**EXERCISE PROMPT**
Reproduce each of the following records verbatim, line for line, with no alteration.

# START OF TASK INPUT

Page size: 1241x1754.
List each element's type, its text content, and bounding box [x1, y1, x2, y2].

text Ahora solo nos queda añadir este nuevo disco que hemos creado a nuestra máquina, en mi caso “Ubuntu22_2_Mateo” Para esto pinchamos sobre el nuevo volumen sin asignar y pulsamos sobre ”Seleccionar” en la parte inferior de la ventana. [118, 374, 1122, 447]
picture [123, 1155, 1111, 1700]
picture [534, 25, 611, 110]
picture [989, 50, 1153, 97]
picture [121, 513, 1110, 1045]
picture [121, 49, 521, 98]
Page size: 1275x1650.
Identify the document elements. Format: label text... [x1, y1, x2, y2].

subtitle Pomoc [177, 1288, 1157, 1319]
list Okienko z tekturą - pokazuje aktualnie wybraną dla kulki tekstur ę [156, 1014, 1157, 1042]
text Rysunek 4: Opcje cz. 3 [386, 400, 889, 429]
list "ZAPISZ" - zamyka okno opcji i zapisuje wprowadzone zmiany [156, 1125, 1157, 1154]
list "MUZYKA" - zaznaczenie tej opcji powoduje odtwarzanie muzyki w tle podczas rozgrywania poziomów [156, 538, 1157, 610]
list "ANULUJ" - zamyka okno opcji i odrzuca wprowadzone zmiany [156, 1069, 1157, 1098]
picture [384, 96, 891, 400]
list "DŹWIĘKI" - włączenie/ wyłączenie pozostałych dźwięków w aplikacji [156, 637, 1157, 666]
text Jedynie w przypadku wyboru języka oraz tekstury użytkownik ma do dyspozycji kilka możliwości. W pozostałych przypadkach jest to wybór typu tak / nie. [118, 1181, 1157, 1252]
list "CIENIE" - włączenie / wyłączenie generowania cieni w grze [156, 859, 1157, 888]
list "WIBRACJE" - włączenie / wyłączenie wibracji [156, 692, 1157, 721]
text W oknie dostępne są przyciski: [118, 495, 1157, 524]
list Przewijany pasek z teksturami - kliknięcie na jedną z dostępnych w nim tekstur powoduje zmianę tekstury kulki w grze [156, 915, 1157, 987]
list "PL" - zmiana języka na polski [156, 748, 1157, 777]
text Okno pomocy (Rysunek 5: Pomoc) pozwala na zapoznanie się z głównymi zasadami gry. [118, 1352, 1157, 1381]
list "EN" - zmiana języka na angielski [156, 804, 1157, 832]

# END OF TASK INPUT

**EXPECTED OUTPUT**
Page size: 1241x1754.
List each element's type, its text content, and bounding box [x1, y1, x2, y2].

text Ahora solo nos queda añadir este nuevo disco que hemos creado a nuestra máquina, en mi caso “Ubuntu22_2_Mateo” Para esto pinchamos sobre el nuevo volumen sin asignar y pulsamos sobre ”Seleccionar” en la parte inferior de la ventana. [118, 374, 1122, 447]
picture [123, 1155, 1111, 1700]
picture [534, 25, 611, 110]
picture [989, 50, 1153, 97]
picture [121, 513, 1110, 1045]
picture [121, 49, 521, 98]
Page size: 1275x1650.
Identify the document elements. Format: label text... [x1, y1, x2, y2].

subtitle Pomoc [177, 1288, 1157, 1319]
list Okienko z tekturą - pokazuje aktualnie wybraną dla kulki tekstur ę [156, 1014, 1157, 1042]
text Rysunek 4: Opcje cz. 3 [386, 400, 889, 429]
list "ZAPISZ" - zamyka okno opcji i zapisuje wprowadzone zmiany [156, 1125, 1157, 1154]
list "MUZYKA" - zaznaczenie tej opcji powoduje odtwarzanie muzyki w tle podczas rozgrywania poziomów [156, 538, 1157, 610]
list "ANULUJ" - zamyka okno opcji i odrzuca wprowadzone zmiany [156, 1069, 1157, 1098]
picture [384, 96, 891, 400]
list "DŹWIĘKI" - włączenie/ wyłączenie pozostałych dźwięków w aplikacji [156, 637, 1157, 666]
text Jedynie w przypadku wyboru języka oraz tekstury użytkownik ma do dyspozycji kilka możliwości. W pozostałych przypadkach jest to wybór typu tak / nie. [118, 1181, 1157, 1252]
list "CIENIE" - włączenie / wyłączenie generowania cieni w grze [156, 859, 1157, 888]
list "WIBRACJE" - włączenie / wyłączenie wibracji [156, 692, 1157, 721]
text W oknie dostępne są przyciski: [118, 495, 1157, 524]
list Przewijany pasek z teksturami - kliknięcie na jedną z dostępnych w nim tekstur powoduje zmianę tekstury kulki w grze [156, 915, 1157, 987]
list "PL" - zmiana języka na polski [156, 748, 1157, 777]
text Okno pomocy (Rysunek 5: Pomoc) pozwala na zapoznanie się z głównymi zasadami gry. [118, 1352, 1157, 1381]
list "EN" - zmiana języka na angielski [156, 804, 1157, 832]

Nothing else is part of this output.